[[ THE RECORDS open ]]

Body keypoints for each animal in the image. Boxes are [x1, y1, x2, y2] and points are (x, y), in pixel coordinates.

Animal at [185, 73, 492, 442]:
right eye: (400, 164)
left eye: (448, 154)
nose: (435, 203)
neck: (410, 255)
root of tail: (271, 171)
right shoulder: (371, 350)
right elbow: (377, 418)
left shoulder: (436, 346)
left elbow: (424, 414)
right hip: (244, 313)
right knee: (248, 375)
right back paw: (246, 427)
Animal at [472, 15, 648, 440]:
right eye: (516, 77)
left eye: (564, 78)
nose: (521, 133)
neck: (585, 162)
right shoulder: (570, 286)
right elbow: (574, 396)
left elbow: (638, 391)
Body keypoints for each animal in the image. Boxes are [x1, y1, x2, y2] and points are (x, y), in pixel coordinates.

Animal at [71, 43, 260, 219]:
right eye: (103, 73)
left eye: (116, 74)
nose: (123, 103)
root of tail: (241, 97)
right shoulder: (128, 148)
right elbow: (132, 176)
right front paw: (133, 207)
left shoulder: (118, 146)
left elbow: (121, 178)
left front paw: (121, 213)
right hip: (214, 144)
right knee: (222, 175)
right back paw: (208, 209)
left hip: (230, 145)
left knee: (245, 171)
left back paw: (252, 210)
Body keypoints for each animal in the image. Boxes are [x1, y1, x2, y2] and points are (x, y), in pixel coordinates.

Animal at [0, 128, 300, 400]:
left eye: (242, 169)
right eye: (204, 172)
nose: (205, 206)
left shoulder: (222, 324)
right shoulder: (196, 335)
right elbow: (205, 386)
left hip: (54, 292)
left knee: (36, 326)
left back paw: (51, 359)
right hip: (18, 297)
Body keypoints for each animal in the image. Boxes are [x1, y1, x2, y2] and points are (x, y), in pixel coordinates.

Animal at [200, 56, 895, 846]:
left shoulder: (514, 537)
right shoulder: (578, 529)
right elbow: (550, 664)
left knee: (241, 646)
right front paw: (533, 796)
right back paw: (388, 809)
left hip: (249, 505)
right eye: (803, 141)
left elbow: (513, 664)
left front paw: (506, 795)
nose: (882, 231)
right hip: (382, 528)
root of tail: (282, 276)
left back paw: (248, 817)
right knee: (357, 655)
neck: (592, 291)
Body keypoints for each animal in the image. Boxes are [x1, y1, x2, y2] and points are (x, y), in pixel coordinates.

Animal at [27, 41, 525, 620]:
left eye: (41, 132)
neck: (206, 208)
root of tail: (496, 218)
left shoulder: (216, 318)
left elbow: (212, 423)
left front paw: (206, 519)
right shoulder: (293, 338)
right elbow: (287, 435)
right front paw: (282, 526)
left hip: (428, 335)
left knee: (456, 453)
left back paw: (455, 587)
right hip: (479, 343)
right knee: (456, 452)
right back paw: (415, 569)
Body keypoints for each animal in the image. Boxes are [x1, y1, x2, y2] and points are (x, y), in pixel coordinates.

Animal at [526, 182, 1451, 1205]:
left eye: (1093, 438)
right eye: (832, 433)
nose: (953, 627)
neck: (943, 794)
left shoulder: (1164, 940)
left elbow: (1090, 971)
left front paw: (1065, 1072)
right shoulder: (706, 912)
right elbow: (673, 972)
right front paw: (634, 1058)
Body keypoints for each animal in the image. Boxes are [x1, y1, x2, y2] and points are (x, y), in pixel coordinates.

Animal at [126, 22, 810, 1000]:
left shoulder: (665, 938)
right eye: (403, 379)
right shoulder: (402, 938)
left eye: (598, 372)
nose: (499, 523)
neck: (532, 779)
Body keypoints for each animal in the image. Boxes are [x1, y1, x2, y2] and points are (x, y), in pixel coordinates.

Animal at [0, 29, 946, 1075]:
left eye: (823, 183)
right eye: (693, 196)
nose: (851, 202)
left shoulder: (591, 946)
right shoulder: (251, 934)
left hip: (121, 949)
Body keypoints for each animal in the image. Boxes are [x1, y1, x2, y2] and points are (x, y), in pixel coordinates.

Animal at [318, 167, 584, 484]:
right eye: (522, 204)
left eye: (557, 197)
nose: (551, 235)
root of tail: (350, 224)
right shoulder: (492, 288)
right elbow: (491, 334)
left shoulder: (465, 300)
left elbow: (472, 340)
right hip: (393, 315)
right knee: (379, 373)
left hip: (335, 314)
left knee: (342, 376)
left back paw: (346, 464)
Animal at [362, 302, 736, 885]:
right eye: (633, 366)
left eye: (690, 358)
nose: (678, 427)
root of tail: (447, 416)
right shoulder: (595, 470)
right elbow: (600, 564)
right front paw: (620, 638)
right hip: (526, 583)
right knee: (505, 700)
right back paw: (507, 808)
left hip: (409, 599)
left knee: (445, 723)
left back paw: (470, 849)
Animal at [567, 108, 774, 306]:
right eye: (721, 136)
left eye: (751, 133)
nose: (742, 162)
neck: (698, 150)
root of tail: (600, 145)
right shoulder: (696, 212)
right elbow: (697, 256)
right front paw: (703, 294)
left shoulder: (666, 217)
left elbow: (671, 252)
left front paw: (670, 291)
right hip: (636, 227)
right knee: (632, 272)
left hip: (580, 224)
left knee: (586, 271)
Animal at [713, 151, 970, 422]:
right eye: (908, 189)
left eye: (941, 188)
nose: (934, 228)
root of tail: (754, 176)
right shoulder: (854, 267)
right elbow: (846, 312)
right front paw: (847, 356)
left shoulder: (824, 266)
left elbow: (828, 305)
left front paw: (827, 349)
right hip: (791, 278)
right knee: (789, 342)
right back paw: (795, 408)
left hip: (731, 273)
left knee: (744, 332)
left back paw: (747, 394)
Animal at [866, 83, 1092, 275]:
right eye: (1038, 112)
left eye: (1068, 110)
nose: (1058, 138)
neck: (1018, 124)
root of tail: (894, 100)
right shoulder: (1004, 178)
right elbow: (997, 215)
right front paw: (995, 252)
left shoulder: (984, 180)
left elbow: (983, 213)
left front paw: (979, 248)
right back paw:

[[ THE RECORDS closed ]]

### WHAT TO DO
What this exercise asks for is an exact copy of all the records.

### WRITTEN RESPONSE
Body keypoints for each animal in the image. Boxes are [x1, y1, x2, y2] and points are (x, y), in pixel coordinates.

Animal at [185, 73, 492, 442]:
right eye: (400, 164)
left eye: (448, 154)
nose: (435, 203)
neck: (410, 255)
root of tail: (271, 171)
right shoulder: (371, 350)
right elbow: (377, 418)
left shoulder: (436, 346)
left elbow: (424, 414)
right hip: (244, 313)
right knee: (248, 375)
right back paw: (246, 427)
Animal at [472, 15, 648, 440]:
right eye: (516, 77)
left eye: (564, 78)
nose: (521, 133)
neck: (585, 162)
right shoulder: (570, 286)
right elbow: (574, 396)
left elbow: (638, 391)
Body keypoints for each animal in the image. Boxes are [x1, y1, x2, y2] and points are (x, y), in pixel coordinates.

Animal at [71, 43, 260, 219]:
right eye: (103, 73)
left eye: (116, 74)
nose: (123, 103)
root of tail: (241, 97)
right shoulder: (128, 148)
right elbow: (132, 176)
right front paw: (133, 207)
left shoulder: (118, 146)
left elbow: (121, 178)
left front paw: (121, 213)
right hip: (214, 144)
right knee: (222, 175)
right back paw: (208, 209)
left hip: (230, 145)
left knee: (245, 171)
left back paw: (252, 210)
Body keypoints for each animal in the image. Boxes are [x1, y1, x2, y2] and points are (x, y), in pixel coordinates.

Animal at [0, 128, 300, 400]:
left eye: (242, 169)
right eye: (204, 172)
nose: (205, 206)
left shoulder: (222, 324)
right shoulder: (196, 335)
right elbow: (205, 386)
left hip: (54, 292)
left knee: (36, 326)
left back paw: (51, 359)
right hip: (18, 297)
Body keypoints for each animal in the image. Boxes are [x1, y1, x2, y2] and points are (x, y), in pixel coordinates.

Animal at [200, 56, 895, 846]:
left shoulder: (514, 537)
right shoulder: (578, 529)
right elbow: (550, 664)
left knee: (241, 646)
right front paw: (533, 796)
right back paw: (388, 809)
left hip: (249, 505)
right eye: (803, 141)
left elbow: (513, 664)
left front paw: (506, 795)
nose: (882, 231)
right hip: (382, 528)
root of tail: (282, 276)
left back paw: (248, 817)
right knee: (357, 655)
neck: (592, 291)
Body keypoints for each animal in the image. Boxes are [x1, y1, x2, y2] and points are (x, y), in pixel coordinates.

Animal at [27, 41, 525, 620]:
left eye: (41, 132)
neck: (206, 208)
root of tail: (496, 218)
left shoulder: (216, 318)
left elbow: (212, 423)
left front paw: (206, 519)
right shoulder: (293, 338)
right elbow: (287, 435)
right front paw: (282, 526)
left hip: (428, 335)
left knee: (456, 453)
left back paw: (455, 587)
right hip: (479, 343)
right knee: (456, 452)
right back paw: (415, 569)
Body keypoints for each animal in the image. Boxes are [x1, y1, x2, y2] and points are (x, y), in pixel coordinates.

Animal at [526, 182, 1451, 1205]:
left eye: (1093, 438)
right eye: (832, 433)
nose: (953, 627)
neck: (943, 794)
left shoulder: (1164, 940)
left elbow: (1090, 971)
left front paw: (1065, 1072)
right shoulder: (706, 912)
right elbow: (673, 972)
right front paw: (634, 1058)
Body keypoints for each animal in the image. Boxes are [x1, y1, x2, y2] and points are (x, y), in pixel coordinates.

Animal at [126, 22, 810, 1000]:
left shoulder: (665, 938)
right eye: (403, 379)
right shoulder: (402, 938)
left eye: (598, 372)
nose: (499, 523)
neck: (532, 779)
Body keypoints for each animal in the image. Boxes are [x1, y1, x2, y2] and points are (x, y), in pixel coordinates.

Animal at [0, 29, 946, 1075]:
left eye: (823, 183)
right eye: (693, 196)
nose: (851, 202)
left shoulder: (591, 946)
right shoulder: (251, 934)
left hip: (121, 949)
Body keypoints for each animal in the image. Boxes are [x1, y1, x2, y2] and points are (x, y), in pixel coordinates.

Animal at [318, 167, 584, 484]:
right eye: (522, 204)
left eye: (557, 197)
nose: (551, 235)
root of tail: (350, 224)
right shoulder: (492, 288)
right elbow: (491, 334)
left shoulder: (465, 300)
left elbow: (472, 340)
right hip: (393, 315)
right knee: (379, 373)
left hip: (335, 314)
left knee: (342, 376)
left back paw: (346, 464)
Animal at [362, 302, 736, 885]:
right eye: (633, 366)
left eye: (690, 358)
nose: (678, 427)
root of tail: (447, 416)
right shoulder: (595, 470)
right elbow: (600, 564)
right front paw: (620, 638)
right hip: (526, 583)
right knee: (505, 700)
right back paw: (507, 808)
left hip: (409, 599)
left knee: (445, 723)
left back paw: (470, 849)
Animal at [567, 108, 774, 306]:
right eye: (721, 136)
left eye: (751, 133)
nose: (742, 162)
neck: (698, 150)
root of tail: (600, 145)
right shoulder: (696, 212)
right elbow: (697, 256)
right front paw: (703, 294)
left shoulder: (666, 217)
left elbow: (671, 252)
left front paw: (670, 291)
right hip: (636, 227)
right knee: (632, 272)
left hip: (580, 224)
left knee: (586, 271)
Animal at [713, 151, 970, 422]:
right eye: (908, 189)
left eye: (941, 188)
nose: (934, 228)
root of tail: (754, 176)
right shoulder: (854, 267)
right elbow: (846, 312)
right front paw: (847, 356)
left shoulder: (824, 266)
left elbow: (828, 305)
left front paw: (827, 349)
right hip: (791, 278)
right knee: (789, 342)
right back paw: (795, 408)
left hip: (731, 273)
left knee: (744, 332)
left back paw: (747, 394)
Animal at [866, 83, 1092, 275]:
right eye: (1038, 112)
left eye: (1068, 110)
nose: (1058, 138)
neck: (1018, 124)
root of tail: (894, 100)
right shoulder: (1004, 178)
right elbow: (997, 215)
right front paw: (995, 252)
left shoulder: (984, 180)
left elbow: (983, 213)
left front paw: (979, 248)
right back paw:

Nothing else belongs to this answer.